Un'altra esplosione. Kaas la spinse sul pavimento. Rotolarono. Lui su di lei. Lei su di lui. L'uomo la cinse con un braccio, l'alto su di lei, come per proteggerla. Fino al muro. Sbatterono.
-Stanno sparando- Kaas ansimò, la voce rotta dall'ansia, il suo respiro contro il suo viso.

-Come? Chi?- tremava, il panico che la infettava come un veleno. E la vicinanza di lui. Quella sì che la stordiva.
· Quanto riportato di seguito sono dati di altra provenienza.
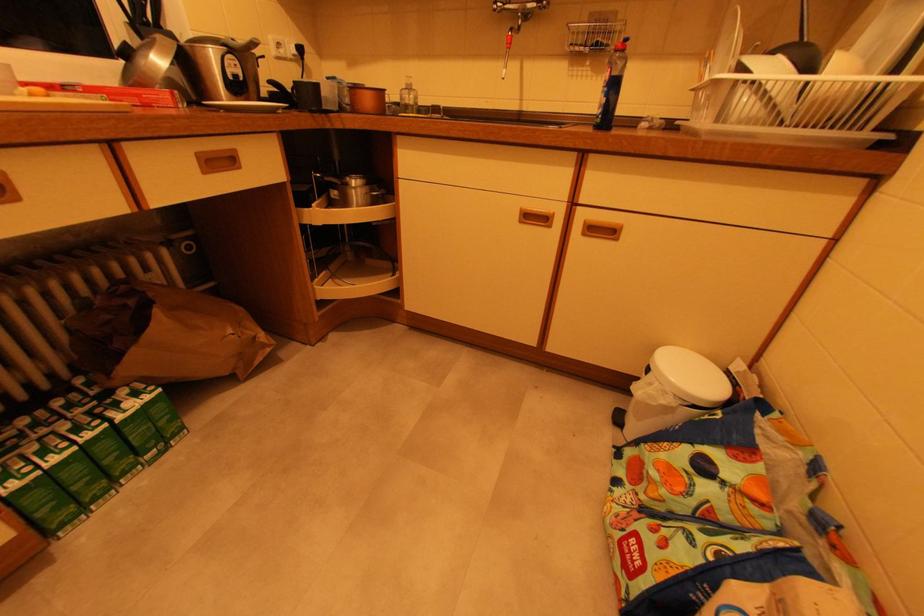
The image size is (924, 616). Describe the element at coordinates (280, 92) in the screenshot. I see `the black kettle handle` at that location.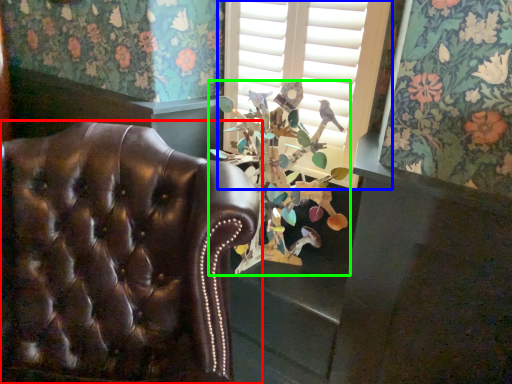
Question: Which is farther away from chair (highlighted by a red box)? window (highlighted by a blue box) or floral arrangement (highlighted by a green box)?

Choices:
 (A) window
 (B) floral arrangement

Answer: (A)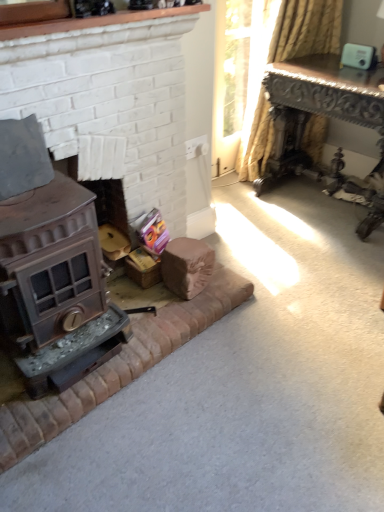
Question: From the image's perspective, would you say dark brown polished wood table at upper right is positioned over yellow striped fabric at upper right?

Choices:
 (A) yes
 (B) no

Answer: (B)

Question: From a real-world perspective, is dark brown polished wood table at upper right beneath yellow striped fabric at upper right?

Choices:
 (A) yes
 (B) no

Answer: (A)

Question: Considering the relative sizes of dark brown polished wood table at upper right and yellow striped fabric at upper right in the image provided, is dark brown polished wood table at upper right wider than yellow striped fabric at upper right?

Choices:
 (A) yes
 (B) no

Answer: (A)

Question: Considering the relative sizes of dark brown polished wood table at upper right and yellow striped fabric at upper right in the image provided, is dark brown polished wood table at upper right smaller than yellow striped fabric at upper right?

Choices:
 (A) yes
 (B) no

Answer: (B)

Question: Could you tell me if dark brown polished wood table at upper right is facing yellow striped fabric at upper right?

Choices:
 (A) no
 (B) yes

Answer: (A)

Question: Considering the relative sizes of dark brown polished wood table at upper right and yellow striped fabric at upper right in the image provided, is dark brown polished wood table at upper right thinner than yellow striped fabric at upper right?

Choices:
 (A) no
 (B) yes

Answer: (A)

Question: Considering the relative sizes of bronze metallic wood burning stove at lower left and dark brown polished wood table at upper right in the image provided, is bronze metallic wood burning stove at lower left bigger than dark brown polished wood table at upper right?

-Non lo so- Kaas la guardò. Occhi negli occhi. Tempesta. Le sembrava di essere in mezzo a quelle iridi grigie. –Fai vedere la ferita- le prese il braccio e la studiò, il viso immobile del bravo soldato. Dorina attese, il cuore schizzato in gola. –Non sembra grave, ti ha presa solo di striscio-

-Beh, posso prenderla come una cosa buona-

-Molto buona- si spinse di lato e ridusse il peso su Dorina. Chissà perché provò un senso di gelido freddo. –Devo fasciartela, poi te la medicherò come si deve- afferrò un lembo della camicia e lo legò intorno alla ferita con movimenti rapidi ed eleganti. Lui riusciva a trasmettere sempre un senso d'eleganza. Non sembrava nemmeno umano. Dorina ripensò alle vecchie storie. Scacciò quei pensieri. –Fatto-

-Sembra che abbiano smesso di sparare- ma perché lei continuava a tremare? Non riusciva a stare ferma. Si sforzò senza risultati.

-Va tutto bene, Dori, ci sono io-

Dorina non si aspettava ciò che accadde dopo. Le braccia di Kaas scivolarono intorno al suo corpo esile. La strinsero. La ragazza appoggiò la fronte al suo petto. Inspirò il suo odore. Lui la cullò. Come se fosse stata una bambina. E in effetti così si sentiva tra le braccia di lui. Al sicuro. A casa. E nessuno come lei aveva bisogno di un rifugio.